In the past 20 years, women were allowed to go to work just like men, have access to higher education and play their role in the development of Afghanistan. But now, under Taliban rule, they will have limited access to higher education, have to wear burqas and cannot leave the house without a male companion – the women of Afghanistan will once again be isolated in their homes and treated like an object.

“20 years of hard work for modernisation of Afghanistan has just drained into the ground and has amounted to nothing” – Parwiz Karimi

It is difficult to say what the international community can do to help out. The international community, in particular, those who were directly involved in Afghanistan such as the US, should have made sure this wouldn’t have happened in the first place. They suppressed the Taliban for 20 years, didn’t get rid of them. Now with the surprising withdrawal of the US forces from Afghanistan the Taliban have come out more powerful than ever. 

The international community must ensure that the vulnerable communities such as the Hazaras who have been isolated and neglected for years are protected, the journalists and humans rights activists are protected too – because these are the groups of people in Afghanistan who are at most risk.
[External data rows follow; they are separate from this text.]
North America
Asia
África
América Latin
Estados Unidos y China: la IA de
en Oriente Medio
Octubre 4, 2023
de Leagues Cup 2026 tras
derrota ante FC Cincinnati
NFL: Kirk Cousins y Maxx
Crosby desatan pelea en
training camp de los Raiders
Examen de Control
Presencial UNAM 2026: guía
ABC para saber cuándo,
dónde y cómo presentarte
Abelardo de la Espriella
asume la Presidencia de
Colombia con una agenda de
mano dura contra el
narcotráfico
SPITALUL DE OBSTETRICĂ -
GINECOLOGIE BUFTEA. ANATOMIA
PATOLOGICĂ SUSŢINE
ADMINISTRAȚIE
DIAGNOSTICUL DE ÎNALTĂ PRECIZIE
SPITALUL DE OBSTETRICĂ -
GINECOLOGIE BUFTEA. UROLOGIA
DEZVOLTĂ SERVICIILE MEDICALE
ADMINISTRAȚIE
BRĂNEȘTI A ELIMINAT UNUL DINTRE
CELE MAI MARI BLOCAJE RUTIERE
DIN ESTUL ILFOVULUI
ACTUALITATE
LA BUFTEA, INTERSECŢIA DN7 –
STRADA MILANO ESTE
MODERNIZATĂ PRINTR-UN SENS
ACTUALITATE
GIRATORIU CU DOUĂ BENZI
The Afghan diaspora in the UK and around the world are trying to do what they can to help the people of Afghanistan. We have families, relatives and friends all over Afghanistan who we do have communications with since the Taliban have taken over Afghanistan. We are very frustrated and upset how both the western countries and in particular the government of Afghanistan have betrayed the people of Afghanistan and have played with their lives.”